§ **Your goal**: Since only the text is wanted, print every entry below exactly and omit the images.

§ **Task input**:
= Beginning of Section =
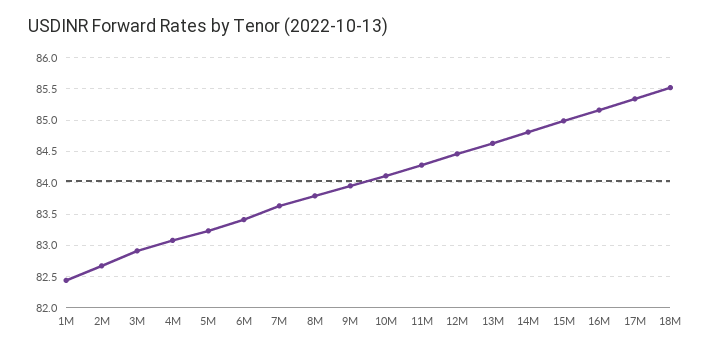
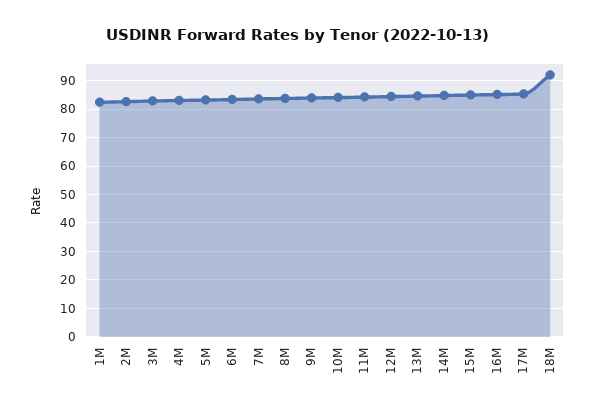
  {
    "1M": 82.4,
    "2M": 82.7,
    "3M": 82.9,
    "4M": 83.1,
    "5M": 83.2,
    "6M": 83.4,
    "7M": 83.6,
    "8M": 83.8,
    "9M": 84,
    "10M": 84.1,
    "11M": 84.3,
    "12M": 84.5,
    "13M": 84.6,
    "14M": 84.8,
    "15M": 85,
    "16M": 85.2,
    "17M": 85.3,
-   "18M": 85.5
+   "18M": 92.5
  }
= End of Section =
§ **Solution to the exercise**:
  {
    "1M": 82.4,
    "2M": 82.7,
    "3M": 82.9,
    "4M": 83.1,
    "5M": 83.2,
    "6M": 83.4,
    "7M": 83.6,
    "8M": 83.8,
    "9M": 84,
    "10M": 84.1,
    "11M": 84.3,
    "12M": 84.5,
    "13M": 84.6,
    "14M": 84.8,
    "15M": 85,
    "16M": 85.2,
    "17M": 85.3,
-   "18M": 85.5
+   "18M": 92.5
  }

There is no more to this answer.